Bonn. An der Universität Bonn verschärft sich der Konflikt um eine Stiftungsprofessur zu Ehren des international umstrittenen Ex-US-Außenministers Henry Kissinger. Nachdem sich Studierende, Wissenschaftler und zivilgesellschaftliche Organisationen gegen die "Henry-Kissinger-Professur für Internationale Beziehungen und Völkerrechtsordnung" gewandt hatten, folgte nun die Gegenattacke von Sympathisanten Kissingers, der von Menschenrechtsorganisationen für schwere Verbrechen gegen die Menschlichkeit in Südostasien und Lateinamerika verantwortlich gemacht wird.

In einem Interview mit Deutschlandradio hatte der Bonner Politikwissenschaftler Christian Hacke den Protest gegen die umstrittene Professur Anfang des Monats als "Irrwitz" bezeichnet. Lukas Mengekamp von der Grünen Hochschulgruppe konterte die Attacke umgehend. Wenn der Politologe ein solch pauschales Urteil fälle, "ohne sachliche Argumente vorzubringen, zeigt dies erneut, dass die Befürworter der Professur auf Kritik offenbar nur mit Allgemeinplätzen und diffamierenden Äußerungen antworten können."

In einer Pressemitteilung forderte die Grüne Hochschulgruppe Bonn die Universitätsleitung zum wiederholten Male zu einer kritischen Diskussion auf. Nicht die Kritik an dem Lehrstuhl, sondern die Ehrung eines Mannes, dem Völkerrechtsbruch und Kriegsverbrechen vorgeworfen werden, stelle den "Irrwitz" dar, heißt es in der Erklärung.

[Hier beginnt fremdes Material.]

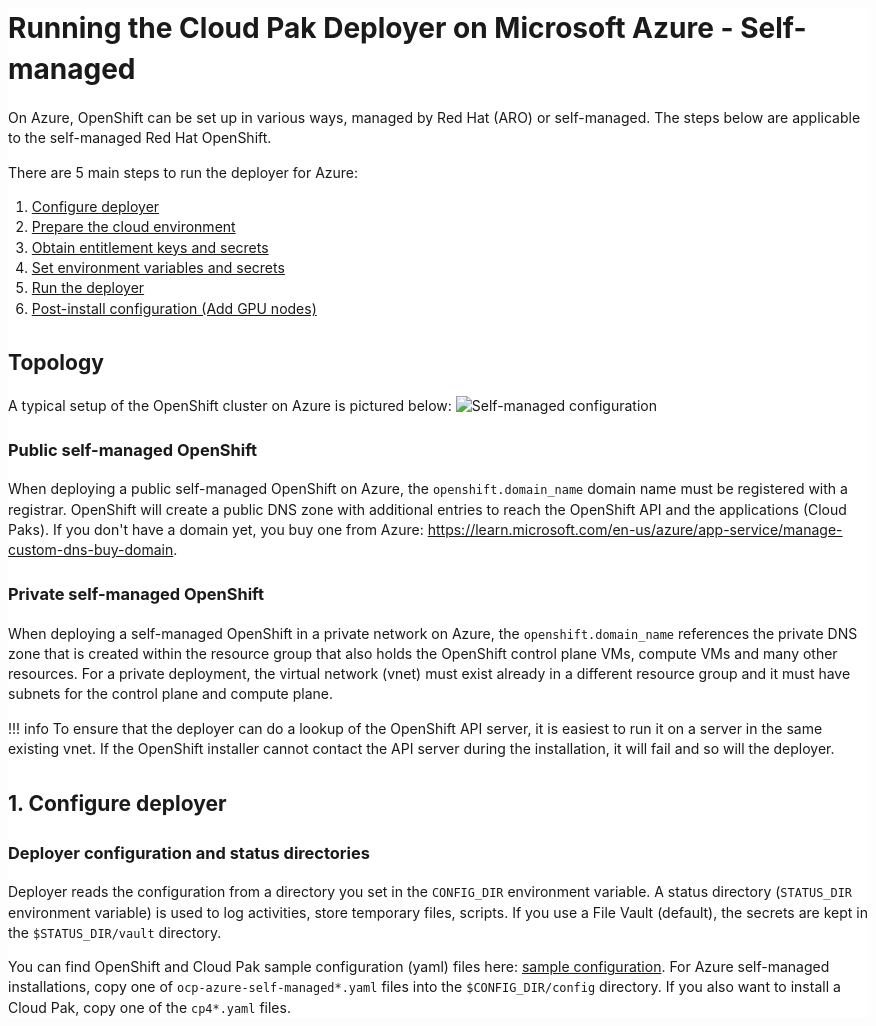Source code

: # Running the Cloud Pak Deployer on Microsoft Azure - Self-managed

On Azure, OpenShift can be set up in various ways, managed by Red Hat (ARO) or self-managed. The steps below are applicable to the self-managed Red Hat OpenShift.

There are 5 main steps to run the deployer for Azure:

1. [Configure deployer](#1-configure-deployer)
2. [Prepare the cloud environment](#2-prepare-the-cloud-environment)
3. [Obtain entitlement keys and secrets](#3-acquire-entitlement-keys-and-secrets)
4. [Set environment variables and secrets](#4-set-environment-variables-and-secrets)
5. [Run the deployer](#5-run-the-deployer)
6. [Post-install configuration (Add GPU nodes)](#6-post-install-configuration)

## Topology

A typical setup of the OpenShift cluster on Azure is pictured below:
![Self-managed configuration](images/azure-aro.png)

### Public self-managed OpenShift
When deploying a public self-managed OpenShift on Azure, the `openshift.domain_name` domain name must be registered with a registrar. OpenShift will create a public DNS zone with additional entries to reach the OpenShift API and the applications (Cloud Paks). If you don't have a domain yet, you buy one from Azure: https://learn.microsoft.com/en-us/azure/app-service/manage-custom-dns-buy-domain.

### Private self-managed OpenShift
When deploying a self-managed OpenShift in a private network on Azure, the `openshift.domain_name` references the private DNS zone that is created within the resource group that also holds the OpenShift control plane VMs, compute VMs and many other resources. For a private deployment, the virtual network (vnet) must exist already in a different resource group and it must have subnets for the control plane and compute plane. 

!!! info
To ensure that the deployer can do a lookup of the OpenShift API server, it is easiest to run it on a server in the same existing vnet. If the OpenShift installer cannot contact the API server during the installation, it will fail and so will the deployer.

## 1. Configure deployer

### Deployer configuration and status directories
Deployer reads the configuration from a directory you set in the `CONFIG_DIR` environment variable. A status directory (`STATUS_DIR` environment variable) is used to log activities, store temporary files, scripts. If you use a File Vault (default), the secrets are kept in the `$STATUS_DIR/vault` directory.

You can find OpenShift and Cloud Pak sample configuration (yaml) files here: [sample configuration](https://github.com/IBM/cloud-pak-deployer/tree/main/sample-configurations/sample-dynamic/config-samples). For Azure self-managed installations, copy one of `ocp-azure-self-managed*.yaml` files into the `$CONFIG_DIR/config` directory. If you also want to install a Cloud Pak, copy one of the `cp4*.yaml` files.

Zuvor hatte Hacke den Allgemeinen Studierendenausschuss und "andere linke Gruppierungen" kritisiert und eine "realistischere Betrachtung der Außen- und Sicherheitspolitik an deutschen Hochschulen" gefordert.

"Wenn wir die Sache realistisch betrachten, dann sehen wir vor allem aber, dass zum ersten Mal in der Geschichte der Bundesrepublik ein Lehrstuhl hauptsächlich vom Verteidigungsministerium finanziert wird“, sagte dazu Charlotte Schwarzer-Geraedts von der Grünen Hochschulgruppe. "Im Sinne einer kritischen und unabhängigen Forschung und Lehre werden wir als Hochschulgruppe auch weiterhin dagegen protestieren", fügte die Hochschulaktivistin an. Das Verteidigungsministerium überweist der Universität Bonn für die Professur eine viertel Million Euro.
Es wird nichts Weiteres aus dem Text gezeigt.